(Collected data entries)
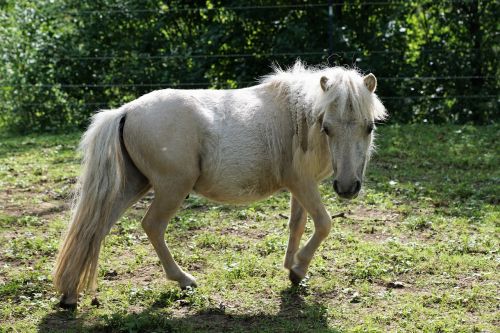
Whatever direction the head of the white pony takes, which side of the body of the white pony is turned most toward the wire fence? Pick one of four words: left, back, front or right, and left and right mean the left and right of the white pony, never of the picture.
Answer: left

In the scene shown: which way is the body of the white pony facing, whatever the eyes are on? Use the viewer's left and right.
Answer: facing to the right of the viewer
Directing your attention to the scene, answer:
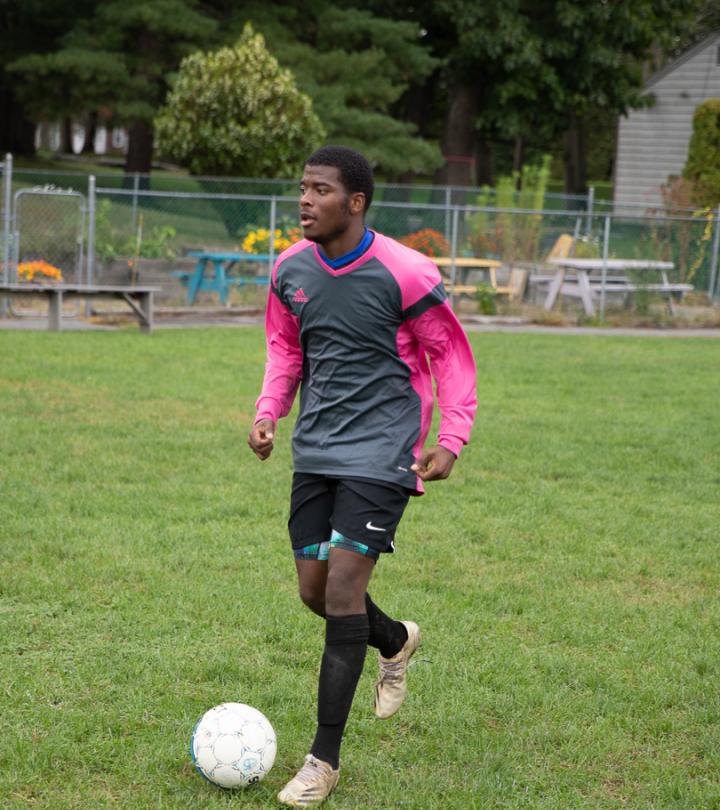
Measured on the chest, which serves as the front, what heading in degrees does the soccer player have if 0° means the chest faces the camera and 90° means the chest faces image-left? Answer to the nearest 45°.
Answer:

_Task to complete_
Copy the lines above word for word, omitting the pictures.

_Solution to the problem_
Whatever direction the head of the white pony takes, which side of the body of the white pony is turned most toward the wire fence? Pick one of four words: left, back, front or right, and left and right mean the left and right of the white pony, never of the picture.
Answer: left

In the scene shown: which way is the body of the white pony facing, whatever the eyes are on? Use the viewer's left and right.
Answer: facing to the right of the viewer
Directing your attention to the scene, answer:
Measured on the chest, which serves as the front, what heading in degrees does the soccer player have if 0° means the chest faces the camera and 90° means the chest faces image-left? Answer to the nearest 45°.
Answer:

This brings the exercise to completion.